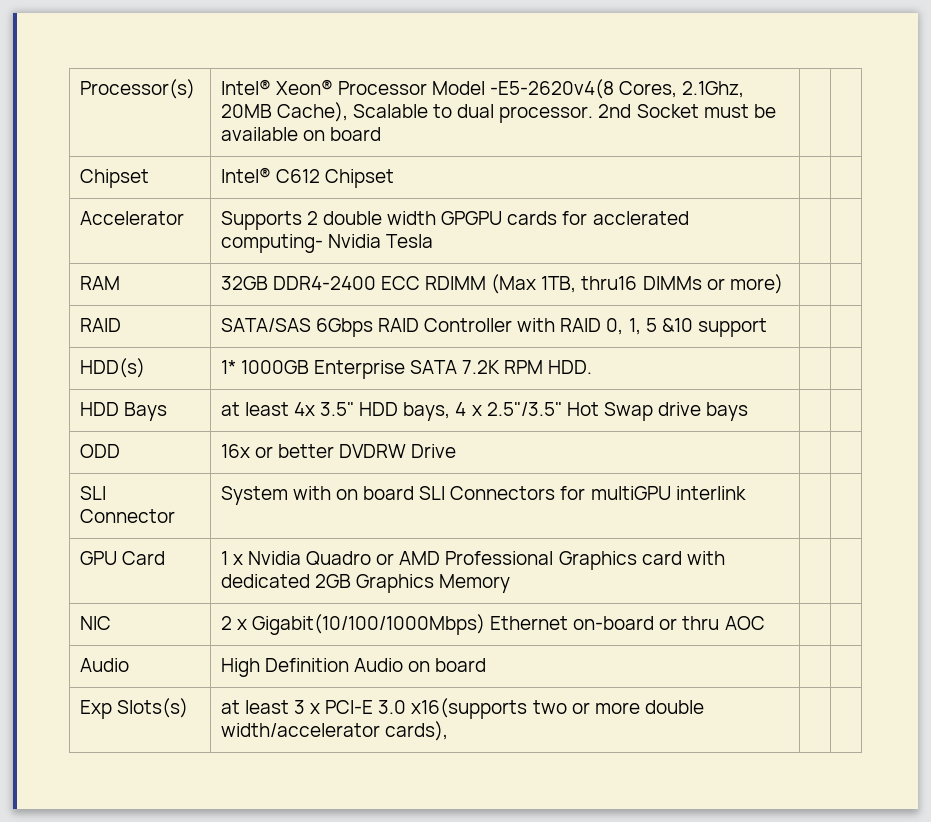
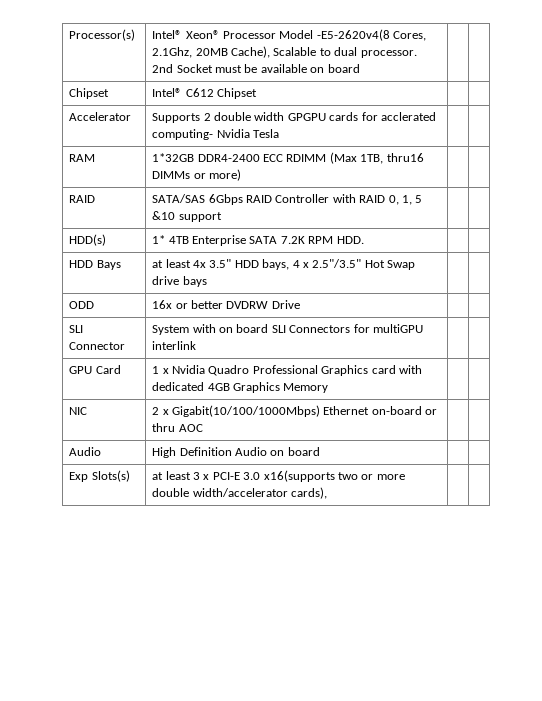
[220,276,268,290] 32GB -> [152,153,195,162] 1*32GB
[240,360,309,374] 1000GB -> [168,236,189,244] 4TB
[376,551,441,565] or AMD -> (250, 370) none
[314,574,351,588] 2GB -> [207,383,230,391] 4GB

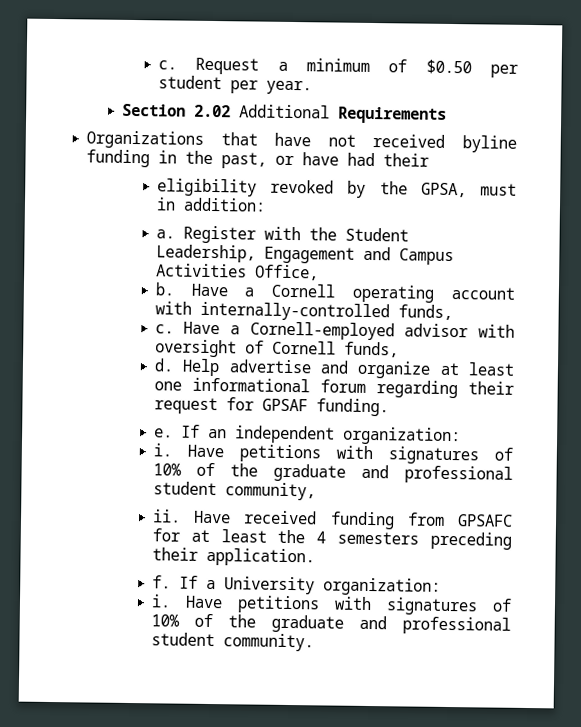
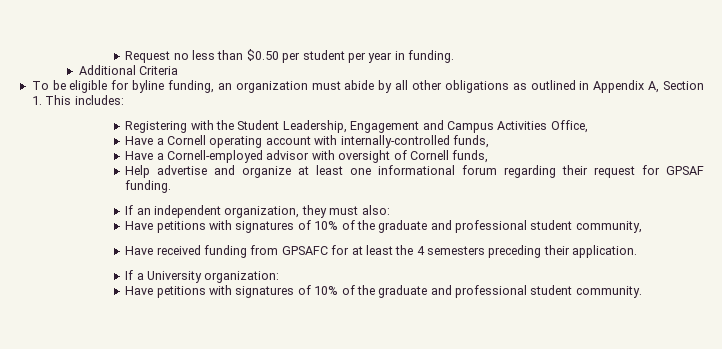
[157,57,518,78] [157,75,312,95] [122,103,448,124] [86,130,517,153] [86,149,430,169] [156,178,517,198] [155,197,266,212] [155,225,256,244] c. Request a minimum of $0.50 per student per year. // Section 2.02 Additional Requirements // Organizations that have not received byline funding in the past, or have had their // eligibility revoked by the GPSA, must in addition: // a. Register -> [125,49,455,63] [78,65,178,75] [31,80,704,93] [31,95,124,105] [125,121,188,133] Request no less than $0.50 per student per year in funding. // Additional Criteria // To be eligible for byline funding, an organization must abide by all other obligations as outlined in Appendix A, Section 1. This includes: // Registering
[154,282,175,296] b. -> (588, 126) none
[154,324,174,334] c. -> (489, 141) none
[153,358,174,372] d. -> (489, 156) none
[153,428,173,438] e. -> (172, 186) none
[341,426,461,446] [152,443,172,457] organization: // i. -> [224,205,390,218] organization, they must also: //
[151,509,181,523] ii. -> (642, 227) none
[151,575,171,589] f. -> (638, 251) none
[150,594,171,608] i. -> (280, 277) none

━━━

Return the records word for word, leaving every picture out of the copy.

## REPLY
[220,276,268,290] 32GB -> [152,153,195,162] 1*32GB
[240,360,309,374] 1000GB -> [168,236,189,244] 4TB
[376,551,441,565] or AMD -> (250, 370) none
[314,574,351,588] 2GB -> [207,383,230,391] 4GB

[157,57,518,78] [157,75,312,95] [122,103,448,124] [86,130,517,153] [86,149,430,169] [156,178,517,198] [155,197,266,212] [155,225,256,244] c. Request a minimum of $0.50 per student per year. // Section 2.02 Additional Requirements // Organizations that have not received byline funding in the past, or have had their // eligibility revoked by the GPSA, must in addition: // a. Register -> [125,49,455,63] [78,65,178,75] [31,80,704,93] [31,95,124,105] [125,121,188,133] Request no less than $0.50 per student per year in funding. // Additional Criteria // To be eligible for byline funding, an organization must abide by all other obligations as outlined in Appendix A, Section 1. This includes: // Registering
[154,282,175,296] b. -> (588, 126) none
[154,324,174,334] c. -> (489, 141) none
[153,358,174,372] d. -> (489, 156) none
[153,428,173,438] e. -> (172, 186) none
[341,426,461,446] [152,443,172,457] organization: // i. -> [224,205,390,218] organization, they must also: //
[151,509,181,523] ii. -> (642, 227) none
[151,575,171,589] f. -> (638, 251) none
[150,594,171,608] i. -> (280, 277) none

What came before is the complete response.